> [Tugas Latihan]:
a - Tulis kembali teks tentang seni rupa dan desain dari "Sejumlah perupa yang" sampai dengan "dan Putu Suardana.", lalu tukar "perupa" dengan "seniman".
b - Lanjutkan teks tentang seni rupa dan desain mulai setelah kalimat terakhirnya.

> [Teks Tersedia]:
——————

Selasa, 13 Oktober 2015

PERSILANGAN SENI RUPA DAN DESAIN

Citra Sasmita, The Red Hangman, 2015, Esther Metal Sheet, 55 x 28 x 7

oleh Dwi S. Wibowo
Ibarat sepasang rel kereta, seni rupa dan desain adalah dua bilah yang membentang berdampingan, meskipun sangat jarang kita lihat keduanya saling bersinggungan. Para perupa begitu kerap menyuntuki medium-medium ganjil dan kepiawaian teknis guna mencipta karya yang punya nilai artistik tinggi sekaligus adiluhung, sedangkan para desainer lebih banyak merancang benda-benda fungsional yang begitu lekat dengan keseharian. Ya, seni rupa memang seperti sebuah pemanggungan yang berjarak dengan kehidupan, sedangkan desain lebih menyerupai realitas kehidupan itu sendiri. Oleh karenanya, sebuah pameran yang dihelat oleh Sudakara Art Space sejak 27 Agustus lalu, mencoba menautkan dua dunia sekandung itu dalam kerangka tajuk “Portable Sculpture Objects Fungtional Arts”.
Sejumlah perupa yang terbiasa menggeluti seni rupa murni (lukis, patung, dan instalasi) ditantang untuk memperluas kecakapan berkaryanya dengan menerapkan pada benda-benda guna (fungsional). Sebagaimana terlihat dalam pameran ini, beberapa perupa yang terlibat antara lain Aan Juniartha, Art of Whatever (AOW), Atmi Kristiadewi, Budi Agung Kuswara, Budi ‘Boleng’ Santoso, Citra Sasmita, Dewa gede Jodi Saputra, IGK Adi Dewantara, Made Aswino Aji, Made Supena, Putu Suarjana, Made Muliana Bayak, Nyoman Suarnata, Putu Edy Asmara, dan Putu Suardana.
Budi Boleng, Table Lamp 1, 2015, Mixed Media, 41 x ++ 22
Alih-alih nampak selayaknya pameran seni rupa yang sarat gagasan, pameran ini seolah lebih ingin menampilkan kecakapan para perupa dalam mengolah karakter estetiknya ke dalam benda guna sehari-hari. Meskipun masing-masing dari mereka masih juga menyelipkan idiom-idiom khasnya dalam berkarya. Dalam perbincangan dengan Army (kordinator pameran ini) beberapa minggu sebelum pembukaan pameran, ia menuturkan bahwa pameran ini berupaya mengangkat konsep art bazaar yang bisa lebih mendekatkan karya para perupa tersebut dengan pemirsa, yang secara aktif dapat sekaligus menjadi buyers. Apalagi dengan posisi Sudakara Art Space yang merupakan bagian dari hotel Sudamala, membuatnya menjadi sangat strategis. Pameran yang akan digelar hingga 5 Oktober mendatang ini juga diniatkan menjadi alternatif untuk mengatasi kejenuhan aktifitas seni rupa di Bali yang melulu konvensional menampilkan lukisan dan patung.

——————

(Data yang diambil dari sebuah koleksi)
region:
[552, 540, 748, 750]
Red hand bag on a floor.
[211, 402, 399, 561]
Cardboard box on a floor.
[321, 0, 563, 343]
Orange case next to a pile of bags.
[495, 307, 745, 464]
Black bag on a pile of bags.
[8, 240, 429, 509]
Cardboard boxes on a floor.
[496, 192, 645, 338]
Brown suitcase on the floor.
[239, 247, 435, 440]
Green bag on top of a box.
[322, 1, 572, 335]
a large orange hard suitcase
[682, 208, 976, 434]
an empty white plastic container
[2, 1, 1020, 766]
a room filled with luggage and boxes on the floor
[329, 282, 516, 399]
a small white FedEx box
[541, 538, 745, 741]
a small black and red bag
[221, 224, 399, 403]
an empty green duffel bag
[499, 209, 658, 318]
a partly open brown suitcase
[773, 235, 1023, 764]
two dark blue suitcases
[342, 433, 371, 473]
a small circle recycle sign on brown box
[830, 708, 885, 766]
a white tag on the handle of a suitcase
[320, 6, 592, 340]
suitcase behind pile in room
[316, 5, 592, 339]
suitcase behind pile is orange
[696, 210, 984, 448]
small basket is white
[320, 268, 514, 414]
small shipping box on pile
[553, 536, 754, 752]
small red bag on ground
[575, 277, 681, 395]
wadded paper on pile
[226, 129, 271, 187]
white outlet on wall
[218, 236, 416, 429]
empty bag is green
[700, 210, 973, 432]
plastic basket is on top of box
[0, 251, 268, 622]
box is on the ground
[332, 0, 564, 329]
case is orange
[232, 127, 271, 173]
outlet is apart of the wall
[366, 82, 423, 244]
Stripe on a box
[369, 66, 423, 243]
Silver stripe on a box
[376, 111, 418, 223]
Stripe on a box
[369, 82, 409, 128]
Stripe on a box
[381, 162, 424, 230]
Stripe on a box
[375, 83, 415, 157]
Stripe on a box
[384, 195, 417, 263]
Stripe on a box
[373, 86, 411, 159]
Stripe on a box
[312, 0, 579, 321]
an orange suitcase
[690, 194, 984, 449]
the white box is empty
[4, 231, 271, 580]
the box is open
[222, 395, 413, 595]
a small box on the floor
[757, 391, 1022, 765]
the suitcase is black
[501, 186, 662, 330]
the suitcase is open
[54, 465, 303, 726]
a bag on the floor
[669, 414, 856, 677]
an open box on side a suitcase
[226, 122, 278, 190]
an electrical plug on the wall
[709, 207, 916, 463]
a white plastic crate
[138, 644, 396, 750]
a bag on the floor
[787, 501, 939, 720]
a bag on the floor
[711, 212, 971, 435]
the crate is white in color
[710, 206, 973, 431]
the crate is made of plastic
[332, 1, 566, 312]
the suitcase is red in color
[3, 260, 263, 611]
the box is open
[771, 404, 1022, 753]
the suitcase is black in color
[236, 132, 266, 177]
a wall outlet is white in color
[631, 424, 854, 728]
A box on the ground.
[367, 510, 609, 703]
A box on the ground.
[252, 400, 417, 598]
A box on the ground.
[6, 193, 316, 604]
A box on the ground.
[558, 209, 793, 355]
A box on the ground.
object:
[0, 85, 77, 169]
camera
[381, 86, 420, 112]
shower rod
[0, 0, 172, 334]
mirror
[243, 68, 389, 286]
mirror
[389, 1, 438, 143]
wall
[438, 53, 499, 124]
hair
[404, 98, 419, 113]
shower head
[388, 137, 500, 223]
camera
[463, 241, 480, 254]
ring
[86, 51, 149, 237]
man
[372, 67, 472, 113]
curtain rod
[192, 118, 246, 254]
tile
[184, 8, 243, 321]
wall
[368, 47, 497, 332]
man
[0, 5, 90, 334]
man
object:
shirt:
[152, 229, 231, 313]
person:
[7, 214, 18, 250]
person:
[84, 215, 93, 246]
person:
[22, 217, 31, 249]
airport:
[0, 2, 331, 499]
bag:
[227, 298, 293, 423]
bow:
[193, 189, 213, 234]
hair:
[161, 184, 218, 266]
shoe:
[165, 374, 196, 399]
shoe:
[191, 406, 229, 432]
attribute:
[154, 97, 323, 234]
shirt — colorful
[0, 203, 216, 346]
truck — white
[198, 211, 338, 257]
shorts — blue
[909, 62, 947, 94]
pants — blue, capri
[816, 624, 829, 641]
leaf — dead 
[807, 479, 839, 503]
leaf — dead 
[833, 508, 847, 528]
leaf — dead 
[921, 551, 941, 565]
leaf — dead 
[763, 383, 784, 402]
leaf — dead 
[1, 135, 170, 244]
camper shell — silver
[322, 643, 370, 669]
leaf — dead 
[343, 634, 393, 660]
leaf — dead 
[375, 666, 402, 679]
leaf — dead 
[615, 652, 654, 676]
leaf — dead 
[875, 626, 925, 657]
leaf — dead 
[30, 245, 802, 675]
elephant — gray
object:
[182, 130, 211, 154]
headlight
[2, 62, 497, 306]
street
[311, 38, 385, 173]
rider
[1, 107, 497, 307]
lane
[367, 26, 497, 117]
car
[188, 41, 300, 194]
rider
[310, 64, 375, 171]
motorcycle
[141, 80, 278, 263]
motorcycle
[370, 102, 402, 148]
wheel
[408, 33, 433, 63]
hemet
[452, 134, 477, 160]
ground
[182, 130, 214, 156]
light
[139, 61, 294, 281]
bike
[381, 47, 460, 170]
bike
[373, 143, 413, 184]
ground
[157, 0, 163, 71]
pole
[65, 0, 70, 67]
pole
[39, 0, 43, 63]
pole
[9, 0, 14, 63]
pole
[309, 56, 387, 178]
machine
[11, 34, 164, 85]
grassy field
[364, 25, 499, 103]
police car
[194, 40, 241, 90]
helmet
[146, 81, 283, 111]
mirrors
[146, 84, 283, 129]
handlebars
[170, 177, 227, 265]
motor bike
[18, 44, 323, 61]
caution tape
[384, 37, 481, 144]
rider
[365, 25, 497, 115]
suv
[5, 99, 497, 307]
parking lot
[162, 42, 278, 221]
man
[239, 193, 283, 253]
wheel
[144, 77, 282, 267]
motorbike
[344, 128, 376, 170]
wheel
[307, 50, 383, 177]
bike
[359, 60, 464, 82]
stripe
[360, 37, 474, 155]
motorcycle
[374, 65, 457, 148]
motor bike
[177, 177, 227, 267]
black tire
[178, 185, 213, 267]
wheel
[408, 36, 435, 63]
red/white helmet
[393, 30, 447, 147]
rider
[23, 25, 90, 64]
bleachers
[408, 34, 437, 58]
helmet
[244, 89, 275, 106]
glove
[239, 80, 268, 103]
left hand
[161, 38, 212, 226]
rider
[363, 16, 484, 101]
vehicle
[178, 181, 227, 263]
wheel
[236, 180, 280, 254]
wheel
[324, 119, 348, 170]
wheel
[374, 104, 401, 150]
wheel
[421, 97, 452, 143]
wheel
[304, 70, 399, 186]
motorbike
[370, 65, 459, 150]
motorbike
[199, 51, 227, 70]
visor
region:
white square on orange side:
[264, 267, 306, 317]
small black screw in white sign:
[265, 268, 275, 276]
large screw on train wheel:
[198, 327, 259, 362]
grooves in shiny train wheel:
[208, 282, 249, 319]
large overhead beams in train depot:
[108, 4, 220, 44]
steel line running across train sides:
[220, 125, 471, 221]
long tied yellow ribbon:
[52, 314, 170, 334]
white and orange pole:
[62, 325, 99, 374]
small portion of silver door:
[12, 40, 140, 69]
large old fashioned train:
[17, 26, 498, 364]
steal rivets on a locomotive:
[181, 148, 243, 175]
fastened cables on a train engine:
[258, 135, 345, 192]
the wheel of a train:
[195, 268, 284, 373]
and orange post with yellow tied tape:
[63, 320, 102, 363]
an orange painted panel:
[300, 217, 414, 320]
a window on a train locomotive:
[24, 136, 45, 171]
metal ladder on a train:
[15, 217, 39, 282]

——————

> [Kunci Jawaban]:
a -
Sejumlah seniman yang terbiasa menggeluti seni rupa murni (lukis, patung, dan instalasi) ditantang untuk memperluas kecakapan berkaryanya dengan menerapkan pada benda-benda guna (fungsional). Sebagaimana terlihat dalam pameran ini, beberapa seniman yang terlibat antara lain Aan Juniartha, Art of Whatever (AOW), Atmi Kristiadewi, Budi Agung Kuswara, Budi ‘Boleng’ Santoso, Citra Sasmita, Dewa gede Jodi Saputra, IGK Adi Dewantara, Made Aswino Aji, Made Supena, Putu Suarjana, Made Muliana Bayak, Nyoman Suarnata, Putu Edy Asmara, dan Putu Suardana.

b -
Tak sekedar mengawinsilangkan antara seni rupa dan desain, ternyata pameran ini juga mensyaratkan para perupa untuk menciptakan karya yang portable (mudah dibawa) sebagaimana terlampir dalam judul pameran ini. Oleh karena itulah, kebanyakan perupa cenderung menggarap karya-karya berukuran mini seperti terlihat dalam beberapa karya Made Muliana Bayak. Ia membuat patung-patung dari kolase benda temuan sehari-hari seperti mouse komputer, kaleng minuman, potongan pensil, dan pisau dapur. Salah satunya diberi judul “Osama Bin Scorpion The Cyber Terror”, karya tahun 2015 itu tersusun dari mouse komputer yang dikolase dengan kawat dan roda bekas mainan. 
Aswino Aji, Display Installation View
Tak hanya Bayak yang piawai merangkai benda-benda temuan semacam itu, Budi ‘Boleng’ Santoso juga menggunakan pola yang sama. ia banyak mengumpulkan perkakas otomotif dan juga botol-botol bekas wine untuk dirakit menjadi sebuah karya. Dalam pameran ini, Budi menampilkan beberapa lampu meja yang dibuatnya dari bahan perkakas seperti pompa sepeda dan piringan rem motor yang dikombinasikan dengan potongan botol dan bohlam di dalamnya, sehingga bias cahaya yang dihasilkannya dari balik kaca botol menjadi sangat puitis.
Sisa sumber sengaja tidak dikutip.